The study done by the National Council for Agricultural and Economic Research (NCAER) suggests that about 80 per cent of India’s rural population and 70 per cent of urban population thrive on less than the recommended levels of calories. It is estimated that by 2025 almost 50 per cent of the Indian population will be residing in urban areas which calls for a substantial shift in the patterns of food cultivation. Since the national average yield of most of the crops is staggeringly low, it is necessary that we bridge the gap between the actual and potential yield through technology transfer so as to ensure food for all.
While it was physical access to food which was important during the first three decades after independence, nowadays the economic access to food has been considered to be more important because of our endemic poverty and the population explosion. By the end of the Ninth Plan India would require about 215 million tonnes of food-grains. But for keeping a food reserve for contingency purposes and for achieving a consistent export target of 5 million tonnes by 2002 AD the demand for food-grains would further grow to 230 million tonnes.

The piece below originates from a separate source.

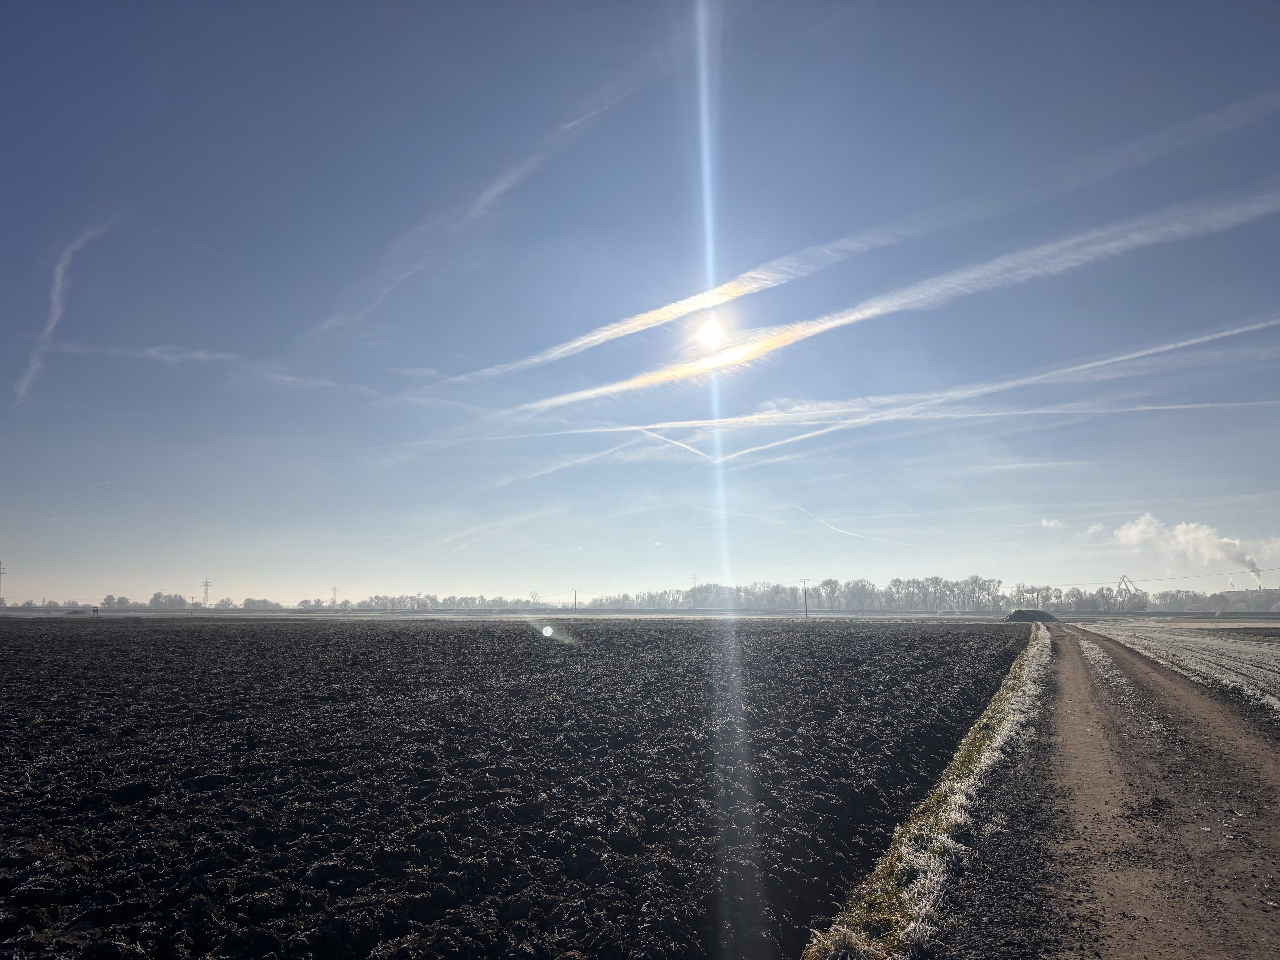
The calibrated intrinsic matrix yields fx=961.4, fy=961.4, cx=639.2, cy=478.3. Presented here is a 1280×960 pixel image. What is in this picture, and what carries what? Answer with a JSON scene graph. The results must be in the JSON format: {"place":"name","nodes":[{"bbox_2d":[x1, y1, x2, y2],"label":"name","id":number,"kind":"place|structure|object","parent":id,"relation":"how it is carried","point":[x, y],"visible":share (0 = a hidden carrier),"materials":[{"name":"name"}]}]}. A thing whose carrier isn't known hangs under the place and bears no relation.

Most of the quantitative and qualitative indicators of food security at the household level are linked to the poverty issue. As Amartya Sen (1981) points out, the poor do not have adequate means or entitlements to secure food, even when food is locally or regionally available. It is interesting to note that merely increase in income does not necessarily ensure improved nutritional status. Access to gainful employment, suitable technologies and other productive resources are important factors influencing under-nutrition.